I suppose you could lie about all of that, but you could lie on any cell phone purchase.
via their website - how secure is that? fake name, temporary email address.
no credit check.
there is also no age limit. how can you tell me you need a credit card # to use it, when a 10 year old can get a tracfone. know any 10 year olds with a credit card?
No we never activate via their website. We use our house phone and we give our real names and our real address as we're not in the habit of lying.
Do you know a 10 year old who has bought a TracFone on their own? I know more than several parents who bought TracFones for their teens. It's a way to control the amount they spend on the phones.
It's possible that the first 20 mins. or so could be used without a credit card #. I didn't try that. But after that, a credit card is needed. And I don't know many 10 yr olds who don't have a parent who has one.
you can buy the refill cards for cash also, at many retailers.

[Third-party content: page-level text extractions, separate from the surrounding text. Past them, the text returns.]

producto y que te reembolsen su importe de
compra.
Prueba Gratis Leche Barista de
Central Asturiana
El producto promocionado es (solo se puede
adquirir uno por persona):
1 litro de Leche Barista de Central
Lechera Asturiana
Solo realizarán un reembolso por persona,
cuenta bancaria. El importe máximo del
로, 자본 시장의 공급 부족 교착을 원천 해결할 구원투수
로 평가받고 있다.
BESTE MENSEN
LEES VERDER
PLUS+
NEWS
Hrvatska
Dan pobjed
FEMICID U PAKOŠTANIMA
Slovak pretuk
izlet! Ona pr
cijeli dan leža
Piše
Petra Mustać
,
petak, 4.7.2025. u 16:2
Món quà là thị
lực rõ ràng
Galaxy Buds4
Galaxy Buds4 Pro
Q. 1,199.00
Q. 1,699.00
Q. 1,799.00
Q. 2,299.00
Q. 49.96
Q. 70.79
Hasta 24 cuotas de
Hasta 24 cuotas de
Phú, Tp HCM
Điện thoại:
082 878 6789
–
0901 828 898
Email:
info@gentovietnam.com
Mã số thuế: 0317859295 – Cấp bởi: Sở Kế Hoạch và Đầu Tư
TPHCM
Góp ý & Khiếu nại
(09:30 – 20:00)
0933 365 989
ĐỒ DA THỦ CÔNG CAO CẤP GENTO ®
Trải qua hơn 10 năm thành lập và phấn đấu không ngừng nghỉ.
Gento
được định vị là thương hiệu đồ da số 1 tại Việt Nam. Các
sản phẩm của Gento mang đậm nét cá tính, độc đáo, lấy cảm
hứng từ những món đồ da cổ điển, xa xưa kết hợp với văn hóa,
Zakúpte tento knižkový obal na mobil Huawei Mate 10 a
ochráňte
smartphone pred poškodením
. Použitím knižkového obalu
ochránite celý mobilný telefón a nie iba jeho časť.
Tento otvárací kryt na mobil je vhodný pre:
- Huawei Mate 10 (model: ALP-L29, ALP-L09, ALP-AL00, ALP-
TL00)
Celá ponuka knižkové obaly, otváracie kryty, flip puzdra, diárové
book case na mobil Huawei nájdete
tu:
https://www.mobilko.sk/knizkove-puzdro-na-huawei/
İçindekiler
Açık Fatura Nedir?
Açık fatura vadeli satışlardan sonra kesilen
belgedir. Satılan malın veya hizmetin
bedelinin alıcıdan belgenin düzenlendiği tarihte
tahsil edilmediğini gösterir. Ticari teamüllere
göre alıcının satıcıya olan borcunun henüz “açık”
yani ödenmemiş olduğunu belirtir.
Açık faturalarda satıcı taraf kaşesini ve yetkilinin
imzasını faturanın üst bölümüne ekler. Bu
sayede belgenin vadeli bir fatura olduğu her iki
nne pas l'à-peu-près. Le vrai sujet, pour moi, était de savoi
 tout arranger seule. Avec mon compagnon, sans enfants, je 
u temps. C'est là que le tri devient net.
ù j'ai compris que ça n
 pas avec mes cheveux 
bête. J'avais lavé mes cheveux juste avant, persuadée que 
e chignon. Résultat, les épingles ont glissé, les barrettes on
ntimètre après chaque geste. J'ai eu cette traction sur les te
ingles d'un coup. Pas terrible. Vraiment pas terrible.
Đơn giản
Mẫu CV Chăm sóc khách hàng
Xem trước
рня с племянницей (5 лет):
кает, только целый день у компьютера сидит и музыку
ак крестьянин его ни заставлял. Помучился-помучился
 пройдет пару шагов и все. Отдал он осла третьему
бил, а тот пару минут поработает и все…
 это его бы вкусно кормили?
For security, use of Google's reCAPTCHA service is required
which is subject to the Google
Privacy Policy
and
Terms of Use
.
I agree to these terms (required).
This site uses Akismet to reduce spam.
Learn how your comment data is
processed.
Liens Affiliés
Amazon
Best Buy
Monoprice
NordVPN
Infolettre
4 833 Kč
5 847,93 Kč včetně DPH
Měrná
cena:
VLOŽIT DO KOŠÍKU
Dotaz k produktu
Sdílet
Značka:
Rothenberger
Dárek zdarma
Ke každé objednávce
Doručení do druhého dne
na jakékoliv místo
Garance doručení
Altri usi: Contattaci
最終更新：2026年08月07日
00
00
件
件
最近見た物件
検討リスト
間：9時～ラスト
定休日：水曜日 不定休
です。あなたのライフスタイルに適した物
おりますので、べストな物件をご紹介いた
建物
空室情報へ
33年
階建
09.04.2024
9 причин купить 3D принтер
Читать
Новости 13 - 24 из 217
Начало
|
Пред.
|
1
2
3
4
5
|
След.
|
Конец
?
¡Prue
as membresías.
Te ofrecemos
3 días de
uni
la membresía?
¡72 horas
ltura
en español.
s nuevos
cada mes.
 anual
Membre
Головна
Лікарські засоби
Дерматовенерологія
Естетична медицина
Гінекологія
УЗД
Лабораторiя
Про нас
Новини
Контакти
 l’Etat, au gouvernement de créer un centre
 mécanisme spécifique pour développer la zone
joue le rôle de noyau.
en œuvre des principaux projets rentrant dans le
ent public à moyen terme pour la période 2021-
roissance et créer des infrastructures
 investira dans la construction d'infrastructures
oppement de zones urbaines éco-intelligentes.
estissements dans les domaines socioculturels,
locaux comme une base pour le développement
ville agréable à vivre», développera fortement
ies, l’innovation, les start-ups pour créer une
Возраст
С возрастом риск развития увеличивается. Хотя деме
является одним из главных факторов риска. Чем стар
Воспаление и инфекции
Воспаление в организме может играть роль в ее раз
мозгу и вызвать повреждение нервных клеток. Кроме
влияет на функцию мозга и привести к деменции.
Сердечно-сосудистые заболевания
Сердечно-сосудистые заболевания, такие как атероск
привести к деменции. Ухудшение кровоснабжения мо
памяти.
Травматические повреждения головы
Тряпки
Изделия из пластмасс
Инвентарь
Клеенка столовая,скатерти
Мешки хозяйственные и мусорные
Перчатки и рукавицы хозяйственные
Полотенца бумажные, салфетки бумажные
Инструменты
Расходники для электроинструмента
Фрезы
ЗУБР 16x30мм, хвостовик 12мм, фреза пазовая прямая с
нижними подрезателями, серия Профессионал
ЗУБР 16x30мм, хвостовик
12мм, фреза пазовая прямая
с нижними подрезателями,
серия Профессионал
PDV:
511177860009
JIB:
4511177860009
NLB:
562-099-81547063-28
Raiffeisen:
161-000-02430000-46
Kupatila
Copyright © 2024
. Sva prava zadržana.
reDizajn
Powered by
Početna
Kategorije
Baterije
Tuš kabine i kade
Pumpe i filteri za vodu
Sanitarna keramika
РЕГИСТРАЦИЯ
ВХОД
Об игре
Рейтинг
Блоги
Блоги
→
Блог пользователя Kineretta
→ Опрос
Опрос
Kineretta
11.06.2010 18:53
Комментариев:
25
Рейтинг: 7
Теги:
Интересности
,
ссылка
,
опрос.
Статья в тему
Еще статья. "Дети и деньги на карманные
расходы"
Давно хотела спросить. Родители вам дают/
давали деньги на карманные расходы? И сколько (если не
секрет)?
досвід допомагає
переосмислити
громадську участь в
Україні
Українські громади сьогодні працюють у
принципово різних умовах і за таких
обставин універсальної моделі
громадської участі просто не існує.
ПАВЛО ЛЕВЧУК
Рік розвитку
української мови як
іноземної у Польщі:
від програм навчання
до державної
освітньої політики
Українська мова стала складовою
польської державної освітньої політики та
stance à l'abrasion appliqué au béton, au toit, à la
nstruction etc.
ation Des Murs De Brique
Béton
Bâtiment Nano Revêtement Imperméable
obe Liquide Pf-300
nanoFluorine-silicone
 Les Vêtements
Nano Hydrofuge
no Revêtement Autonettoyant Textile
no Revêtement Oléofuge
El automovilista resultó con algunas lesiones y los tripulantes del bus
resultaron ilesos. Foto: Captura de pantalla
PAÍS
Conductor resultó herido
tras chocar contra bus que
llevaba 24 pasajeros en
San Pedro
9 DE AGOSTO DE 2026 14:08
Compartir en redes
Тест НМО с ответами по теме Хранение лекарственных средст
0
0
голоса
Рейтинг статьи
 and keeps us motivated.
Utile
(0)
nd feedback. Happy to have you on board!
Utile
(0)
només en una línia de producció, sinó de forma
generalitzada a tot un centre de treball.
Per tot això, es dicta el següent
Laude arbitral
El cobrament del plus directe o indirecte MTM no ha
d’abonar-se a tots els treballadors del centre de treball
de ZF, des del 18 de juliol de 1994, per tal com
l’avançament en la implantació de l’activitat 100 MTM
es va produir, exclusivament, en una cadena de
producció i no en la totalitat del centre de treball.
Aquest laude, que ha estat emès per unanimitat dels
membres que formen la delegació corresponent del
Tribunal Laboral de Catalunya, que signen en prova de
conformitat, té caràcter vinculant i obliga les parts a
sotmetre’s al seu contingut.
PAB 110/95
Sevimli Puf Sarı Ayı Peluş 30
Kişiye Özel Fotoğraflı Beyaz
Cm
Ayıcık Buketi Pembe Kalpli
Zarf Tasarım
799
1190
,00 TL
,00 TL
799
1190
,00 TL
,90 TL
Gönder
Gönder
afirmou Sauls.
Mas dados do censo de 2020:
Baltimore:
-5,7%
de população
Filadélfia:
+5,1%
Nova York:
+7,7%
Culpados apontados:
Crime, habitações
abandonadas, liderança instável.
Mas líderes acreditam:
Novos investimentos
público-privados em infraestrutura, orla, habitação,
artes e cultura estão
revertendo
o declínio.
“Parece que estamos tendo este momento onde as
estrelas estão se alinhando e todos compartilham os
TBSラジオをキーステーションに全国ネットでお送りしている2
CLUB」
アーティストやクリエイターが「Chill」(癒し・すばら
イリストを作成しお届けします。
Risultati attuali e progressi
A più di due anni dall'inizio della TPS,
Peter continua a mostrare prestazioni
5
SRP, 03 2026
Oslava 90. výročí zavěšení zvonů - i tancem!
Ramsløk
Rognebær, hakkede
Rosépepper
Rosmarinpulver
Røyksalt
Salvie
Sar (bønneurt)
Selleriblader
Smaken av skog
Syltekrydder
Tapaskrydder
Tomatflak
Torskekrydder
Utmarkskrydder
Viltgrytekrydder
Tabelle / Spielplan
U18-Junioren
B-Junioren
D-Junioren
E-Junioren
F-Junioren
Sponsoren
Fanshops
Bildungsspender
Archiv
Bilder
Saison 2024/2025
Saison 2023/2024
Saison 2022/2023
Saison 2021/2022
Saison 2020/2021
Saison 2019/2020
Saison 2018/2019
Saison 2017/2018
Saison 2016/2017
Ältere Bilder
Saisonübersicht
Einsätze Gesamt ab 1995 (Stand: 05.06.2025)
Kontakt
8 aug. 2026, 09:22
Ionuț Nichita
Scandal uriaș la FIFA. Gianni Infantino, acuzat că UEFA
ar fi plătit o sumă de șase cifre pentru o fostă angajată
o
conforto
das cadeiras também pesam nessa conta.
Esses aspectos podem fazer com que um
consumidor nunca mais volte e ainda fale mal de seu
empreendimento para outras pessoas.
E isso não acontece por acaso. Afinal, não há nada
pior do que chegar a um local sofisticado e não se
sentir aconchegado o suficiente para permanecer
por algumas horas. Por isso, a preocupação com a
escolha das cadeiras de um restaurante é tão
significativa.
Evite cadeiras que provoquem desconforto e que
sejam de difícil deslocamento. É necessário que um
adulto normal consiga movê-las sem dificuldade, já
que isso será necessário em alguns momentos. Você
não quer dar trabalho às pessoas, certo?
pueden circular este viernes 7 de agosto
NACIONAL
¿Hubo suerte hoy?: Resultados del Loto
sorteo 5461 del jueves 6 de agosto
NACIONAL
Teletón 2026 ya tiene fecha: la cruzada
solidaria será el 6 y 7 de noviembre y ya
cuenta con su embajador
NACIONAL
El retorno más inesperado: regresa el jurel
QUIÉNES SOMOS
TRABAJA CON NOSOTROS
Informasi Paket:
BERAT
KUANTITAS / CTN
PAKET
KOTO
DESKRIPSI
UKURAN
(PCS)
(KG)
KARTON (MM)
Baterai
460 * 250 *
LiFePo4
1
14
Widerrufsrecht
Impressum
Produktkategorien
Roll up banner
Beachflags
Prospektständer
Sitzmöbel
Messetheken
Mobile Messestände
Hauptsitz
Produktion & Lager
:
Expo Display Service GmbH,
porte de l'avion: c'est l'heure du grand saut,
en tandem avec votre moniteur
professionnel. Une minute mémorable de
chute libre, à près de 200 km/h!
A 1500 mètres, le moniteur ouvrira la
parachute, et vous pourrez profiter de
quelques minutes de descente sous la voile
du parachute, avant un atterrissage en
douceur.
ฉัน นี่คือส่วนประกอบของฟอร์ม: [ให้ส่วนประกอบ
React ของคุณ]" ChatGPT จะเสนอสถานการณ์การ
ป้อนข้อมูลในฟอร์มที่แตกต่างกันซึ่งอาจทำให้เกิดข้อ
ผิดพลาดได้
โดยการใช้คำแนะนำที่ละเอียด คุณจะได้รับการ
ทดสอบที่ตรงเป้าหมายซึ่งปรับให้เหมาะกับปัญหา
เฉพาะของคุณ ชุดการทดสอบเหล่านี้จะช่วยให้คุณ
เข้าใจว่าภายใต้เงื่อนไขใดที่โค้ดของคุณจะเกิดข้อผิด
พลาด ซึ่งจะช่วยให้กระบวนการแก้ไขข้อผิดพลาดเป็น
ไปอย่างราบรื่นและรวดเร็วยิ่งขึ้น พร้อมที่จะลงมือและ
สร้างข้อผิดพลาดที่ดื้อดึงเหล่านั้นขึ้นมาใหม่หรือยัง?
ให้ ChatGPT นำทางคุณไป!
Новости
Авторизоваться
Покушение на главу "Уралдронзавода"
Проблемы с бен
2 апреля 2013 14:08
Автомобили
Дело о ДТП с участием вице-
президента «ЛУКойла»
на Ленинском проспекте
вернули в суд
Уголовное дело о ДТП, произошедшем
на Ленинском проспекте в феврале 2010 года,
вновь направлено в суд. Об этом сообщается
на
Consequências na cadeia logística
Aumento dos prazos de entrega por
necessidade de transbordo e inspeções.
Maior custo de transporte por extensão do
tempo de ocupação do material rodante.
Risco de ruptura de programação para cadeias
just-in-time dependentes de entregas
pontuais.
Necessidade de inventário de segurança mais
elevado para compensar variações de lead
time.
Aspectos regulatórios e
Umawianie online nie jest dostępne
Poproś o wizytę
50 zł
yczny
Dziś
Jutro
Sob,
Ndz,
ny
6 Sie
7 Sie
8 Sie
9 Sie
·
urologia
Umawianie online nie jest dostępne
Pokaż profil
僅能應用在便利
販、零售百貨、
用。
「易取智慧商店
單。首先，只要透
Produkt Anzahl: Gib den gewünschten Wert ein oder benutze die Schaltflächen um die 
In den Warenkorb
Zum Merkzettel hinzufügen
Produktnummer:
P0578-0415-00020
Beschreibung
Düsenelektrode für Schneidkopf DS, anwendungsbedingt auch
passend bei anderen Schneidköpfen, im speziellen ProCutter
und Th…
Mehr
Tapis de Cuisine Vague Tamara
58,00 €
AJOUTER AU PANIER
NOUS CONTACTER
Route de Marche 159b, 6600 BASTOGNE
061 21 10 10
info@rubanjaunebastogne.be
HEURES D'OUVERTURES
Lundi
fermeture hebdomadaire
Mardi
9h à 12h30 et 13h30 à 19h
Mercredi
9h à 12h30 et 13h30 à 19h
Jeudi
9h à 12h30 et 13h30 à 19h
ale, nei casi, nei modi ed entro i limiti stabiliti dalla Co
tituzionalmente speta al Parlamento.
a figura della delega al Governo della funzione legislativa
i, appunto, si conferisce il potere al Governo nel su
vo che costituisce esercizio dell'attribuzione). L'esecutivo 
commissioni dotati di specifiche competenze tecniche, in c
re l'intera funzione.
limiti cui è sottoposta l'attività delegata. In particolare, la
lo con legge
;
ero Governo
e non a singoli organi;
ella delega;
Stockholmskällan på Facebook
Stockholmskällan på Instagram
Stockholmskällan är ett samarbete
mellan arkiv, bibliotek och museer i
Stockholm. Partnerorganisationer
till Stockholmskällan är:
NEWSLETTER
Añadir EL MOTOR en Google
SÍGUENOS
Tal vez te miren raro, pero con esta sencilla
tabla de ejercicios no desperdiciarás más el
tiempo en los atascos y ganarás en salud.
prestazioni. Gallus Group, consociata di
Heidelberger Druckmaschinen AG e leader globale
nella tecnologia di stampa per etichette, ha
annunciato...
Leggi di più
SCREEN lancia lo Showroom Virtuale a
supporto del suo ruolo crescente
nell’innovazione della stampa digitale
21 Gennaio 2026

A friend of mine has a prepaid cell phone. I know it's not associated with a credit card, because he doesn't have a credit card (he messed up his credit a while back). Nor does he have a land line in his name. I'll have to ask him the details
And he chooses to have the name that appears on caller ID not be his real name
Yes, but you still have to call and activate the card for the previously registered phone.
Yes, do ask him what he had to use to get the phone activated. I probably gave more than the minimum info, but they do ask for id.